From a feature to a platform.

We shifted from a narrow "CS-risk predictor" feature to a comprehensive 0→1 AI decision-support platform by reframing the problem and rescoping the product, prioritizing features with a value-complexity matrix, and building a roadmap that balanced near-term feasibility against the long-term vision.

Illustration of a team and a friendly robot reading a large book together

The Solution

A virtual review meeting, on demand.

AI-powered ideation

Users input simple prompts or context; WBAI automatically surfaces customer problems, opportunity spaces, and concept directions — eliminating lengthy chat interactions.

Illustration of an AI robot turning a pile of rough ideas into structured press releases, FAQs, and customer problems on an assembly line

PRFAQ generation

Structured document creation supported by customer personas, CX insights, and expert agent perspectives, built on Amazon's 5 Customer Questions framework.

Virtual customer feedback engine

Multi-agent orchestration simulates feedback from virtual customers and domain experts. Comments reflect realistic customer reactions to proposed experiences, making abstract risks concrete and highlighting blind spots early.

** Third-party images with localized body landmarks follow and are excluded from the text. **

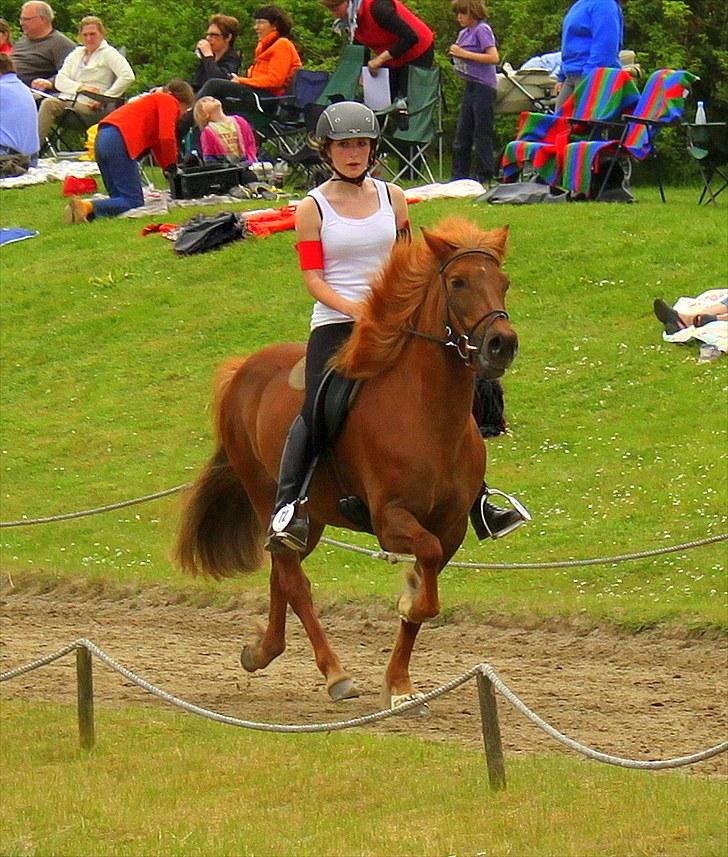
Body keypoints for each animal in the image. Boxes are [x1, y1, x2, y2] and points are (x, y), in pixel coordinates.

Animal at [176, 219, 516, 708]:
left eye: (503, 282)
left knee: (282, 571)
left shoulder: (450, 526)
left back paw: (262, 651)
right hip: (263, 492)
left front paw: (400, 685)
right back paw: (334, 674)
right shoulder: (391, 518)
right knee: (295, 582)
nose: (501, 344)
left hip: (310, 519)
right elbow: (426, 575)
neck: (428, 415)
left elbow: (429, 584)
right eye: (458, 282)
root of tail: (243, 368)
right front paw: (409, 598)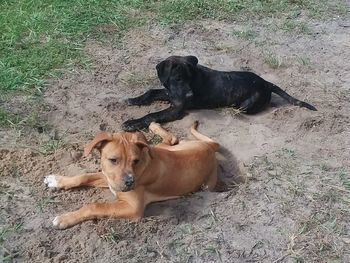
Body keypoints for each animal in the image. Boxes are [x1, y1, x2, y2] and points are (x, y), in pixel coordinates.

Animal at [44, 121, 221, 229]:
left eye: (135, 161)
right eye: (113, 160)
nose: (129, 182)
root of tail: (210, 148)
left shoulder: (132, 207)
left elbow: (95, 205)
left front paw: (65, 218)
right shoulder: (109, 177)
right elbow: (84, 176)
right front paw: (57, 180)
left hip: (204, 182)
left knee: (171, 138)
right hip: (164, 148)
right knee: (170, 139)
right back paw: (153, 126)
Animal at [121, 55, 316, 131]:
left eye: (190, 79)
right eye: (177, 78)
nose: (190, 95)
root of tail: (266, 83)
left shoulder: (176, 108)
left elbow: (152, 115)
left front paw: (132, 123)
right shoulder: (171, 95)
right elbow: (151, 91)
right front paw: (134, 99)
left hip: (245, 105)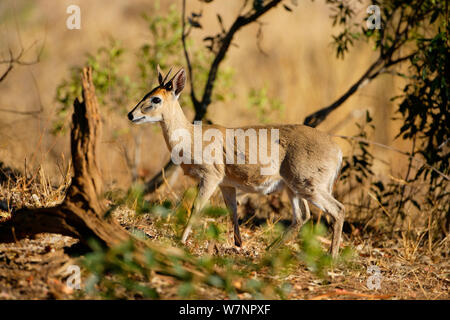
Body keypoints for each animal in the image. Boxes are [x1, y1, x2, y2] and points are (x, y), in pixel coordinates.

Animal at [126, 65, 344, 258]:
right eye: (147, 93)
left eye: (156, 98)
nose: (131, 114)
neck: (191, 136)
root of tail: (338, 150)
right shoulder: (227, 184)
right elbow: (233, 210)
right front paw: (238, 244)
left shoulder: (211, 177)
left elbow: (197, 207)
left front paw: (180, 240)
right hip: (294, 188)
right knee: (302, 216)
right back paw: (270, 250)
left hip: (308, 185)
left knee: (337, 210)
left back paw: (331, 257)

Illustration of a PM at a laptop receiving feedback from an AI agent on CX risks, feasibility concerns, domain experts, and unmet needs

Document workspace

An end-to-end experience supporting ideation, generation, refinement, and collaboration — with agent-based commenting, version control, export, and stakeholder-specific views and filters.

Working Backwards AI welcome screen on a laptop, with Ideate, Write, and Review modes

Outcomes

Launched, adopted, and loved.

1,000+
Amazon PMs onboarded in the first post-launch month
76%
of users said WBAI improved their product ideas
53.5
Net Promoter Score — "Great" category
92.9%
Customer satisfaction — "Excellent"
50–75%
reduction in PRFAQ review-preparation time

Users reported higher confidence in product narratives, faster iteration cycles, and deeper exploration of customer and technical risks — an experience they compared to "having a virtual review meeting." One user noted the tool "picked out three very good risks" that directly influenced roadmap decisions.

Beta testing with 22 senior Product and Program Managers showed WBAI outperforms existing tools by combining Working Backwards rigor with AI-powered speed, while introducing virtual customer and expert feedback capabilities nothing else offers.